* Exercise description *
Each record below needs to be reproduced precisely, though not its pictures.

Source records:
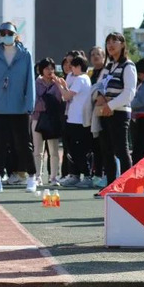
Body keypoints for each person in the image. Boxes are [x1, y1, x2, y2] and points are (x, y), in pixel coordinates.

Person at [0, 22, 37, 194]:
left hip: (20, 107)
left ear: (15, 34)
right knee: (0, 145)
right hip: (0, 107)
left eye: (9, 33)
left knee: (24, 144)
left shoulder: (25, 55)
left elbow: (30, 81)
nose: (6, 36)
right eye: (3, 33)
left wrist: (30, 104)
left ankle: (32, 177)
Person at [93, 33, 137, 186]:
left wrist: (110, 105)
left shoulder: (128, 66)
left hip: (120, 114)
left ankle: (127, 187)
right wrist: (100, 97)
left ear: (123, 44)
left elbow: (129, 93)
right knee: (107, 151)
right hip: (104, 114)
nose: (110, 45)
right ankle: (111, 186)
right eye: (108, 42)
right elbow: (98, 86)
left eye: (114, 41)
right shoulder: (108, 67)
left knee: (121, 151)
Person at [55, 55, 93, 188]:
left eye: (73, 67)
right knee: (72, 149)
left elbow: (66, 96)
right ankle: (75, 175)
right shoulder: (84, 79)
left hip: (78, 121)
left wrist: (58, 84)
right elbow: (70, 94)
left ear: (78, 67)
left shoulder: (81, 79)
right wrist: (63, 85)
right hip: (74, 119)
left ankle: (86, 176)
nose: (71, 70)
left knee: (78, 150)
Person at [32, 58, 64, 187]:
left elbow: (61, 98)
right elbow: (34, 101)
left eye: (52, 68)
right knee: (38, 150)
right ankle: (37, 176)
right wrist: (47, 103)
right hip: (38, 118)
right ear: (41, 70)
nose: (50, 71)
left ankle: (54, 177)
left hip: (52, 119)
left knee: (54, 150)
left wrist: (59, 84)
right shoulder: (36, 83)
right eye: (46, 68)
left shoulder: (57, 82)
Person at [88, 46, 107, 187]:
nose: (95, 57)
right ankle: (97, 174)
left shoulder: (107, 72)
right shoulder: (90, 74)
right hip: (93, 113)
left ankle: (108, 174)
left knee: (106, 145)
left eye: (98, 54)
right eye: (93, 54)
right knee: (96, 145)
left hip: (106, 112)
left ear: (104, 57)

* Output of the task *
Body keypoints for each person in the image. Boxes are [x1, y1, x2, y2] and points are (x, y), in pixel coordinates.

Person at [0, 22, 37, 194]:
left hip: (20, 107)
left ear: (15, 34)
right knee: (0, 145)
right hip: (0, 107)
left eye: (9, 33)
left knee: (24, 144)
left shoulder: (25, 55)
left elbow: (30, 81)
nose: (6, 36)
right eye: (3, 33)
left wrist: (30, 104)
left ankle: (32, 177)
Person at [93, 33, 137, 186]:
left wrist: (110, 105)
left shoulder: (128, 66)
left hip: (120, 114)
left ankle: (127, 187)
right wrist: (100, 97)
left ear: (123, 44)
left elbow: (129, 93)
right knee: (107, 151)
right hip: (104, 114)
nose: (110, 45)
right ankle: (111, 186)
right eye: (108, 42)
right elbow: (98, 86)
left eye: (114, 41)
right shoulder: (108, 67)
left knee: (121, 151)
Person at [55, 55, 93, 188]:
left eye: (73, 67)
right knee: (72, 149)
left elbow: (66, 96)
right ankle: (75, 175)
right shoulder: (84, 79)
left hip: (78, 121)
left wrist: (58, 84)
right elbow: (70, 94)
left ear: (78, 67)
left shoulder: (81, 79)
right wrist: (63, 85)
right hip: (74, 119)
left ankle: (86, 176)
nose: (71, 70)
left knee: (78, 150)
Person at [32, 58, 64, 187]:
left elbow: (61, 98)
right elbow: (34, 101)
left eye: (52, 68)
right knee: (38, 150)
right ankle: (37, 176)
right wrist: (47, 103)
right hip: (38, 118)
right ear: (41, 70)
nose: (50, 71)
left ankle: (54, 177)
left hip: (52, 119)
left knee: (54, 150)
left wrist: (59, 84)
right shoulder: (36, 83)
right eye: (46, 68)
left shoulder: (57, 82)
Person at [88, 46, 107, 187]:
nose: (95, 57)
right ankle: (97, 174)
left shoulder: (107, 72)
right shoulder: (90, 74)
right hip: (93, 113)
left ankle: (108, 174)
left knee: (106, 145)
left eye: (98, 54)
right eye: (93, 54)
right knee: (96, 145)
left hip: (106, 112)
left ear: (104, 57)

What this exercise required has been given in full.